Time Warner CFO John Martin said Monday that despite ratings erosion with the broadcast networks, the company has no “serious concern” about a trend of declining TV consumption and a resulting impact on the ad market.
“Advertisers are continuing to seek high-production-quality video,” he said at an investor event. “And if you look at the two real areas in media where advertising is growing, it’s in television and the Internet. A lot of the growth in the Internet is due to better and more high-profile video moving online.”
He added that viewership should also remain robust as more multiplatform viewing options emerge.
Time Warner owns 50% of the CW network, while its TV studio is a major supplier of shows to the leading broadcast networks.

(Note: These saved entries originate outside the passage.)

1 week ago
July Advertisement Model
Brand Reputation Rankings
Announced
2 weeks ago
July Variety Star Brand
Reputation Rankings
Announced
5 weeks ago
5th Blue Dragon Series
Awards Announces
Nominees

Martin said the company doesn’t feel Netflix is contributing to ratings drops, citing statistics that in the fourth quarter, Netflix accounted for an estimated 3% of all viewing, up from 2% the year before even with notable subscriber growth. Time Warner has a new deal with Netflix, giving the streaming service rights to multiple TV series from Warner Bros.
As for growth opportunities, Martin said the company is pointing to affiliate-fee growth for its Turner and HBO networks, which account for 30% of overall revenues ($8.5 billion-plus a year). All affiliate deals will expire between the middle of 2013 and the end of 2016, and he said the company is aiming to “monetize” its investments in programming with “aggressive” negotiations.
As for the current ad market, Martin said it is “very steady” and “healthy,” notably with sports in high demand, including sales for March Madness already.